== Available records ==
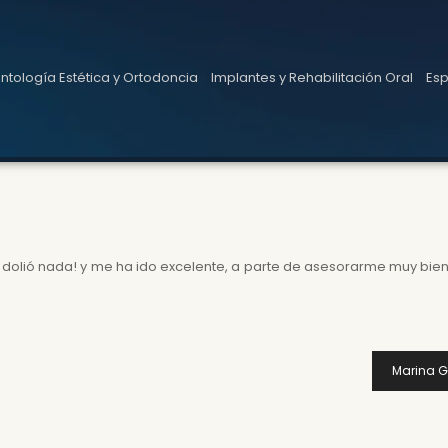
tología Estética y Ortodoncia
Implantes y Rehabilitación Oral
Esp
me dolió nada! y me ha ido excelente, a parte de asesorarme muy bie
Marina G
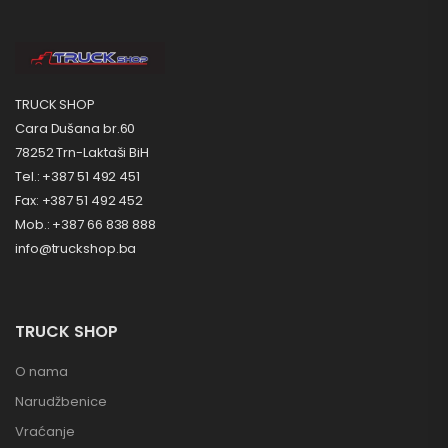
TRUCK SHOP
Cara Dušana br.60
78252 Trn-Laktaši BiH
Tel.: +387 51 492 451
Fax: +387 51 492 452
Mob.: +387 66 838 888
info@truckshop.ba
TRUCK SHOP
O nama
Narudžbenice
Vraćanje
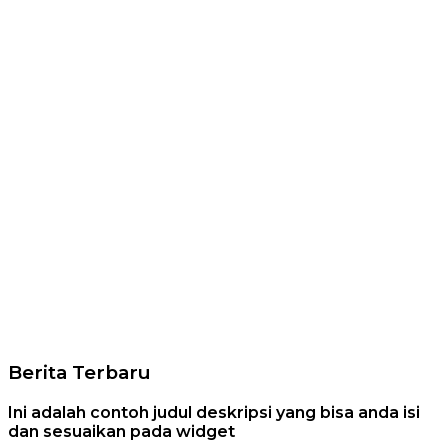
Berita Terbaru
Ini adalah contoh judul deskripsi yang bisa anda isi
dan sesuaikan pada widget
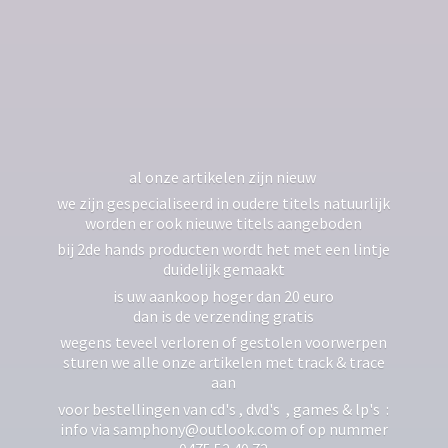
al onze artikelen zijn nieuw
we zijn gespecialiseerd in oudere titels natuurlijk
worden er ook nieuwe titels aangeboden
bij 2de hands producten wordt het met een lintje
duidelijk gemaakt
is uw aankoop hoger dan 20 euro
dan is de verzending gratis
wegens teveel verloren of gestolen voorwerpen
sturen we alle onze artikelen met track & trace
aan
voor bestellingen van cd's , dvd's , games & lp's :
info via samphony@outlook.com of op nummer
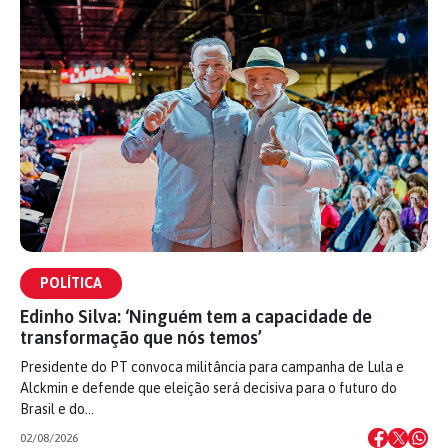
POLÍTICA
Edinho Silva: ‘Ninguém tem a capacidade de
transformação que nós temos’
Presidente do PT convoca militância para campanha de Lula e
Alckmin e defende que eleição será decisiva para o futuro do
Brasil e do…
02/08/2026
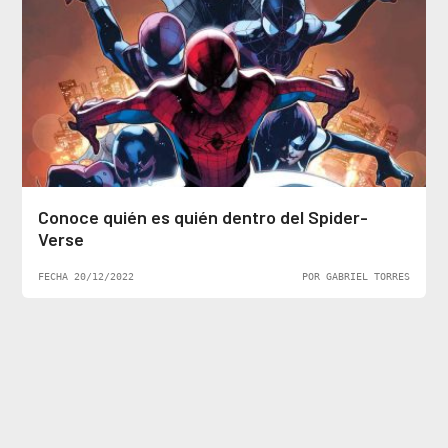
Conoce quién es quién dentro del Spider-
Verse
FECHA 20/12/2022
POR GABRIEL TORRES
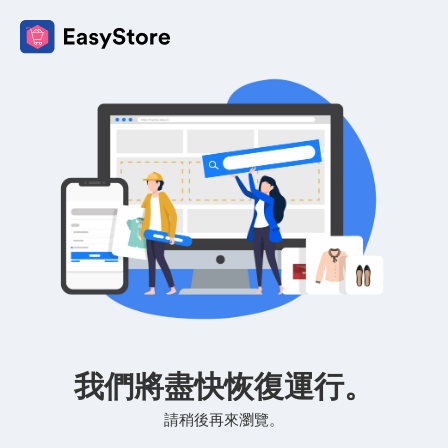
我們將盡快恢復運行。
請稍後再來瀏覽。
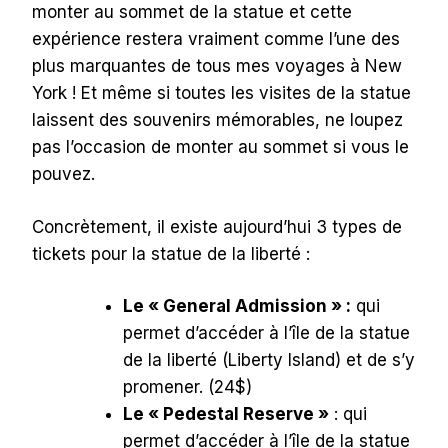
monter au sommet de la statue et cette
expérience restera vraiment comme l’une des
plus marquantes de tous mes voyages à New
York ! Et même si toutes les visites de la statue
laissent des souvenirs mémorables, ne loupez
pas l’occasion de monter au sommet si vous le
pouvez.
Concrètement, il existe aujourd’hui 3 types de
tickets pour la statue de la liberté :
Le « General Admission » :
qui
permet d’accéder à l’île de la statue
de la liberté (Liberty Island) et de s’y
promener. (24$)
Le « Pedestal Reserve »
: qui
permet d’accéder à l’île de la statue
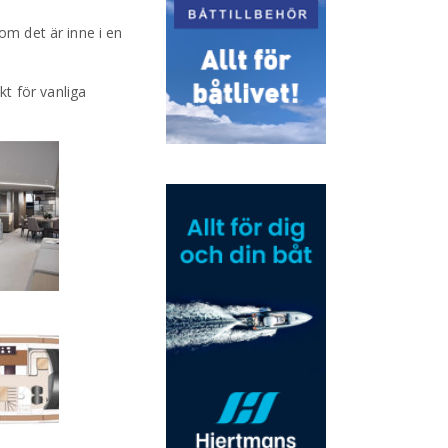
om det är inne i en
t för vanliga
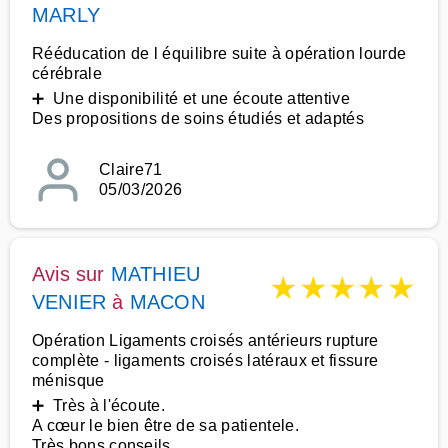
MARLY
Rééducation de l équilibre suite à opération lourde
cérébrale
➕ Une disponibilité et une écoute attentive
Des propositions de soins étudiés et adaptés
Claire71
05/03/2026
Avis sur
MATHIEU
★
★
★
★
★
VENIER
à
MACON
Opération Ligaments croisés antérieurs rupture
complète - ligaments croisés latéraux et fissure
ménisque
➕ Très à l'écoute.
A cœur le bien être de sa patientele.
Très bons conseils .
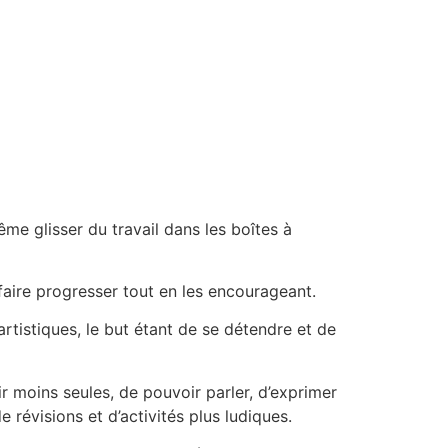
e glisser du travail dans les boîtes à
faire progresser tout en les encourageant.
rtistiques, le but étant de se détendre et de
 moins seules, de pouvoir parler, d’exprimer
 révisions et d’activités plus ludiques.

== Task statement ==
Put every line of text read from all of the items above into one numbered list. Omit blank lines and leave the pictures out.

== Result of this exercise ==
1. tología Estética y Ortodoncia
2. Implantes y Rehabilitación Oral
3. Esp
4. me dolió nada! y me ha ido excelente, a parte de asesorarme muy bie
5. Marina G
6. TRUCK SHOP
7. Cara Dušana br.60
8. 78252 Trn-Laktaši BiH
9. Tel.: +387 51 492 451
10. Fax: +387 51 492 452
11. Mob.: +387 66 838 888
12. info@truckshop.ba
13. TRUCK SHOP
14. O nama
15. Narudžbenice
16. Vraćanje
17. Berita Terbaru
18. Ini adalah contoh judul deskripsi yang bisa anda isi
19. dan sesuaikan pada widget
20. al onze artikelen zijn nieuw
21. we zijn gespecialiseerd in oudere titels natuurlijk
22. worden er ook nieuwe titels aangeboden
23. bij 2de hands producten wordt het met een lintje
24. duidelijk gemaakt
25. is uw aankoop hoger dan 20 euro
26. dan is de verzending gratis
27. wegens teveel verloren of gestolen voorwerpen
28. sturen we alle onze artikelen met track & trace
29. aan
30. voor bestellingen van cd's , dvd's , games & lp's :
31. info via samphony@outlook.com of op nummer
32. POLÍTICA
33. Edinho Silva: ‘Ninguém tem a capacidade de
34. transformação que nós temos’
35. Presidente do PT convoca militância para campanha de Lula e
36. Alckmin e defende que eleição será decisiva para o futuro do
37. Brasil e do…
38. 02/08/2026
39. Conoce quién es quién dentro del Spider-
40. Verse
41. FECHA 20/12/2022
42. POR GABRIEL TORRES
43. 我們將盡快恢復運行。
44. 請稍後再來瀏覽。
45. monter au sommet de la statue et cette
46. expérience restera vraiment comme l’une des
47. plus marquantes de tous mes voyages à New
48. York ! Et même si toutes les visites de la statue
49. laissent des souvenirs mémorables, ne loupez
50. pas l’occasion de monter au sommet si vous le
51. pouvez.
52. Concrètement, il existe aujourd’hui 3 types de
53. tickets pour la statue de la liberté :
54. Le « General Admission » :
55. qui
56. permet d’accéder à l’île de la statue
57. de la liberté (Liberty Island) et de s’y
58. promener. (24$)
59. Le « Pedestal Reserve »
60. : qui
61. permet d’accéder à l’île de la statue
62. om det är inne i en
63. t för vanliga
64. MARLY
65. Rééducation de l équilibre suite à opération lourde
66. cérébrale
67. ➕ Une disponibilité et une écoute attentive
68. Des propositions de soins étudiés et adaptés
69. Claire71
70. 05/03/2026
71. Avis sur
72. MATHIEU
73. ★
74. ★
75. ★
76. ★
77. ★
78. VENIER
79. à
80. MACON
81. Opération Ligaments croisés antérieurs rupture
82. complète - ligaments croisés latéraux et fissure
83. ménisque
84. ➕ Très à l'écoute.
85. A cœur le bien être de sa patientele.
86. Très bons conseils .
87. e glisser du travail dans les boîtes à
88. faire progresser tout en les encourageant.
89. rtistiques, le but étant de se détendre et de
90.  moins seules, de pouvoir parler, d’exprimer
91.  révisions et d’activités plus ludiques.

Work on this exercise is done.